Were you sick of it?
Absolutely not, I love that beer.

So why are you in Sacramento now?
I’ve got a small little family that I’ve started. I’ve got a five-year-old that I’m trying to take care of, and my old lady, and we’re all originally from California, all of our family is out here.

What’s your goal as a brewer?
I want to win hardware for Black Vinyl. GABF, World Beer Cup, whatever it might be.

OK, so you’re straight-up going for it.
Absolutely. In this region, there aren’t very many breweries producing sour beers and barrel-aged beers to the level that we’re trying to go to. So, we’re trying to monopolize on the fact that everyone’s making clean beer and are apprehensive to jump into sour fermentation. We’ve currently got four sour beers and one 100 percent brettanomyces-fermented beer.

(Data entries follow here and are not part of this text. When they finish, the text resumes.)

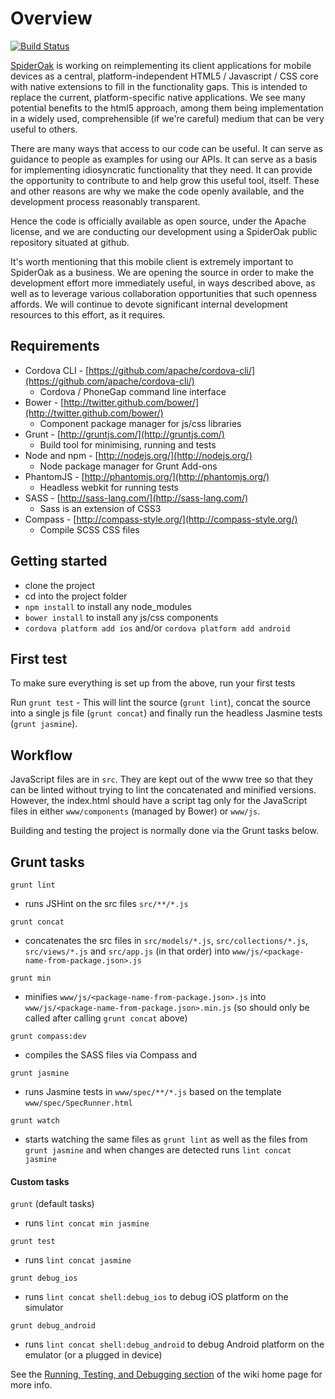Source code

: # Overview

[![Build Status](https://travis-ci.org/SpiderOak/SpiderOakMobileClient.png)](https://travis-ci.org/SpiderOak/SpiderOakMobileClient)

[SpiderOak](http://spideroak.com) is working on reimplementing its client applications for mobile devices as a central, platform-independent HTML5 / Javascript / CSS core with native extensions to fill in the functionality gaps. This is intended to replace the current, platform-specific native applications. We see many potential benefits to the html5 approach, among them being implementation in a widely used, comprehensible (if we're careful) medium that can be very useful to others.

There are many ways that access to our code can be useful. It can serve as guidance to people as examples for using our APIs. It can serve as a basis for implementing idiosyncratic functionality that they need. It can provide the opportunity to contribute to and help grow this useful tool, itself. These and other reasons are why we make the code openly available, and the development process reasonably transparent.

Hence the code is officially available as open source, under the Apache license, and we are conducting our development using a SpiderOak public repository situated at github.

It's worth mentioning that this mobile client is extremely important to SpiderOak as a business. We are opening the source in order to make the development effort more immediately useful, in ways described above, as well as to leverage various collaboration opportunities that such openness affords. We will continue to devote significant internal development resources to this effort, as it requires.

## Requirements

- Cordova CLI - [https://github.com/apache/cordova-cli/](https://github.com/apache/cordova-cli/)
	- Cordova / PhoneGap command line interface
- Bower - [http://twitter.github.com/bower/](http://twitter.github.com/bower/)
	- Component package manager for js/css libraries
- Grunt - [http://gruntjs.com/](http://gruntjs.com/)
	- Build tool for minimising, running and tests
- Node and npm - [http://nodejs.org/](http://nodejs.org/)
	- Node package manager for Grunt Add-ons
- PhantomJS - [http://phantomjs.org/](http://phantomjs.org/)
	- Headless webkit for running tests
- SASS - [http://sass-lang.com/](http://sass-lang.com/)
	- Sass is an extension of CSS3
- Compass - [http://compass-style.org/](http://compass-style.org/)
	- Compile SCSS CSS files

## Getting started

- clone the project
- cd into the project folder
- `npm install` to install any node_modules
- `bower install` to install any js/css components
- `cordova platform add ios` and/or `cordova platform add android`

## First test

To make sure everything is set up from the above, run your first tests

Run `grunt test` - This will lint the source (`grunt lint`), concat the source into a single js file (`grunt concat`) and finally run the headless Jasmine tests (`grunt jasmine`).

## Workflow

JavaScript files are in `src`. They are kept out of the www tree so that they can be linted without trying to lint the concatenated and minified versions. However, the index.html should have a script tag only for the JavaScript files in either `www/components` (managed by Bower) or `www/js`.

Building and testing the project is normally done via the Grunt tasks below.

## Grunt tasks

`grunt lint`

- runs JSHint on the src files `src/**/*.js`

`grunt concat`

- concatenates the src files in `src/models/*.js`, `src/collections/*.js`, `src/views/*.js` and `src/app.js` (in that order) into `www/js/<package-name-from-package.json>.js`

`grunt min`

- minifies `www/js/<package-name-from-package.json>.js` into `www/js/<package-name-from-package.json>.min.js` (so should only be called after calling `grunt concat` above)

`grunt compass:dev`

- compiles the SASS files via Compass and 

`grunt jasmine`

- runs Jasmine tests in `www/spec/**/*.js` based on the template `www/spec/SpecRunner.html`

`grunt watch`

- starts watching the same files as `grunt lint` as well as the files from `grunt jasmine` and when changes are detected runs `lint concat jasmine`

#### Custom tasks

`grunt` (default tasks)

- runs `lint concat min jasmine`

`grunt test`

- runs `lint concat jasmine`

`grunt debug_ios`

- runs `lint concat shell:debug_ios` to debug iOS platform on the simulator

`grunt debug_android`

- runs `lint concat shell:debug_android` to debug Android platform on the emulator (or a plugged in device)

See the [Running, Testing, and Debugging section](https://github.com/SpiderOak/SpiderOakMobileClient/wiki/Home#wiki-Running_Testing_and_Debugging) of the wiki home page for more info.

Tell me about one of your brews.
My sour IPA, which is being showcased in the IPA room tonight, is a lactobacillus -fermented IPA, which is very unique, there aren’t very many breweries producing them at this time. And I’m also bringing back extinct or dying recipes, such as goses or Berliner weisses. … We’re about a month out from that gose, but it’s a habanero-spiced gose. So it should be fun.

Salty, spicy.
Exactly.

Where can we find your beer?
Currently it is exclusively out of the Boneshaker-Black Vinyl taproom on Granite Drive and [Interstate] 80. But we’re waiting to move into the Lincoln facility that Knee Deep occupied before they moved to Auburn. So, we’re taking over that facility, and we’re going to be offering growler fills, and we’re going to try to open a taproom there.